Tl;dr: If Mama's is some kind beacon of 90's Seattle, 90's Seattle sounds cheesy and awful.
23
Link to the Fnarf article, Matt? What happened ro that guy?

And sigh, #21- it was a time. It s over. It was really fun to be in Seattle in the 90s. There was great art and it was cheap, that is all. Yes it rains (people still complain about that?) but is is a beautiful area. My rent was less than$200 a month on capitol hill, so we has time to work on art, reading, writing, music and so on.

It is over and was fun, in a way that does not seem to exist in many places anymore.
Don't be so threatened by the past.

24
@21 - It isn't that it was special. It's that it WAS. And now it ISN'T. That's it.

It just gets really old to repeatedly have a new demographic belittle what was here before. I have no problem with change. It hurts sometimes, but it is inevitable. I DO have a problem with people who have no clue telling me how to feel about something that they haven't experienced.

Perhaps reading an article like this could or should be a window into understanding. But it usually winds up being more fodder for people to harsh on Seattle's disappearing past even more.

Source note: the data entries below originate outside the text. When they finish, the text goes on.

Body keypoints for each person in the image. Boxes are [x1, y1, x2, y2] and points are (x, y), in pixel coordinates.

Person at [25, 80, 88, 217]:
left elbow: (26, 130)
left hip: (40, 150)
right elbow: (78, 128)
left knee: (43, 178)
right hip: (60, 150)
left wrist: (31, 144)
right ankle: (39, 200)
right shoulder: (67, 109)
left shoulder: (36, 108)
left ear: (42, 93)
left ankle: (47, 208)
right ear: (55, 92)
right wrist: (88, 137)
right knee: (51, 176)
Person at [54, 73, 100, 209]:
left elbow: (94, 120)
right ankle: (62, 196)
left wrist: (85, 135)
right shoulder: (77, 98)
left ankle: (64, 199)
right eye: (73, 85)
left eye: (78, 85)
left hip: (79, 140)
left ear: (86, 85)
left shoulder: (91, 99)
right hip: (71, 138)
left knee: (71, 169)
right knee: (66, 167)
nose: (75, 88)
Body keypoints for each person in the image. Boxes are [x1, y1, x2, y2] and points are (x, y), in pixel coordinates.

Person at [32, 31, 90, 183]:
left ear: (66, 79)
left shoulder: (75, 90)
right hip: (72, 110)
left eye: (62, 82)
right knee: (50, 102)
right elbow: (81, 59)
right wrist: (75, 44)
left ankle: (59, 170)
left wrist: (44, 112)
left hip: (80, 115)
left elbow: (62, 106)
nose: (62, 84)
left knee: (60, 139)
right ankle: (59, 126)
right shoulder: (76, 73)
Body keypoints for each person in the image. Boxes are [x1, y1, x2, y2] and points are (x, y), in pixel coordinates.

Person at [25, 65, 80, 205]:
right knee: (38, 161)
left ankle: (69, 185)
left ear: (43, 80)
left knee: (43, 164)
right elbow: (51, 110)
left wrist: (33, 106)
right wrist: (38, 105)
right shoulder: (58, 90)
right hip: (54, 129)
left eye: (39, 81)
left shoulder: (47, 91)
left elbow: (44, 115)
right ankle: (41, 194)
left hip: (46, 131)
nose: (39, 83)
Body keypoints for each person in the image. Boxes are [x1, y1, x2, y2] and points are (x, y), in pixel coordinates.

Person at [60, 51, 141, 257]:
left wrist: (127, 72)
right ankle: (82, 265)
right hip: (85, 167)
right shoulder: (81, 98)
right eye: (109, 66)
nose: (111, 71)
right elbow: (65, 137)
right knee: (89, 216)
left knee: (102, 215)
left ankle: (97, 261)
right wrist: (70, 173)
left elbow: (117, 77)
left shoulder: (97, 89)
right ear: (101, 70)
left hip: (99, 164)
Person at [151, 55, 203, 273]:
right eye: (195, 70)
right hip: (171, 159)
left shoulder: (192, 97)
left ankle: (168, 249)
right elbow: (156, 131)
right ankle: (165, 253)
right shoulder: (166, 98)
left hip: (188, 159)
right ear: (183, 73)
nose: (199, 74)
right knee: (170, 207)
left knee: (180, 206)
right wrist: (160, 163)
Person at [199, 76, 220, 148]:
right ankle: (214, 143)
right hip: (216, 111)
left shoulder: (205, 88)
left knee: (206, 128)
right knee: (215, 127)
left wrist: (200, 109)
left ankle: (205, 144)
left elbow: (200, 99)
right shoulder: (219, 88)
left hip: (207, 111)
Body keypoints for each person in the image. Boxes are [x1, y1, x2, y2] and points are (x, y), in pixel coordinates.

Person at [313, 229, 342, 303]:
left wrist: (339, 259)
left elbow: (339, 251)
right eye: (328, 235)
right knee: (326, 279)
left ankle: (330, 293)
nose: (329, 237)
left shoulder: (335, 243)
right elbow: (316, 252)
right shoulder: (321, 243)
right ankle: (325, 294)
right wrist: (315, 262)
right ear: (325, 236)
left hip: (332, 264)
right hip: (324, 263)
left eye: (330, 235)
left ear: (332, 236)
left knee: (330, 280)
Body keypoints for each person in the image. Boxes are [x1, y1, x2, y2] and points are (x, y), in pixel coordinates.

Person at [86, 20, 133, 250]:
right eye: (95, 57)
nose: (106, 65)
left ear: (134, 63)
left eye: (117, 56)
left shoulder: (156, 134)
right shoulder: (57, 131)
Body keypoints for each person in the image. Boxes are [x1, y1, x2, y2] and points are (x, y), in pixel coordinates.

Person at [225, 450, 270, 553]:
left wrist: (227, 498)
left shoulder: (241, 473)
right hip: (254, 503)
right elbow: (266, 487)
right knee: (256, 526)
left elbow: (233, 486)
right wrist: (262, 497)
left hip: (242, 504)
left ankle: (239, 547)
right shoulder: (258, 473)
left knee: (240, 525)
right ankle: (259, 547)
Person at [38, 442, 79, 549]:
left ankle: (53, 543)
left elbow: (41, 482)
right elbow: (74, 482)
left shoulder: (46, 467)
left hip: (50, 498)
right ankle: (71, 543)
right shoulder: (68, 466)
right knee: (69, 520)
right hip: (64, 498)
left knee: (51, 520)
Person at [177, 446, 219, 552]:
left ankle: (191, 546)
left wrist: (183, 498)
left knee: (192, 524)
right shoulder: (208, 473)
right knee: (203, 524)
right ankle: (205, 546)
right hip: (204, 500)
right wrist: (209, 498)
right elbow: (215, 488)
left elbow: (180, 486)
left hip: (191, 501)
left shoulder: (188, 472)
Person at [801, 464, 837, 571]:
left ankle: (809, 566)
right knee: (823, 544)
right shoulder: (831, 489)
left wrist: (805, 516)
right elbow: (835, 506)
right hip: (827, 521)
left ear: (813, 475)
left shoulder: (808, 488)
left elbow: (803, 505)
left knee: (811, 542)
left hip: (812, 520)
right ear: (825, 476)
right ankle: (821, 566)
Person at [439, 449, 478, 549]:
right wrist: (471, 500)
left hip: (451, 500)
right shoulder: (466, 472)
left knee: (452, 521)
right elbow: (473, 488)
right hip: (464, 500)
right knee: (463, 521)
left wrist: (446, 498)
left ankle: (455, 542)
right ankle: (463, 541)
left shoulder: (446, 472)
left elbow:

90s Seattle was cheesy by modern standards. It wasn't even close to awful though. It was amazing. Still can be, if the new folk would allow for something of the old familial community of art and class breakdown to occur. Doesn't seem to be working out that way, though.
25
This is one of the first places I ever ate at in Seattle and as someone who is not a wealthy tech worker, enjoyed going there when I lived in Seattle. I enjoyed the Cadillac margarita and the prawn quesadilla, but most of all meeting friends there and hanging out and having a good time. Adios, Mama's. Thanks for the memories.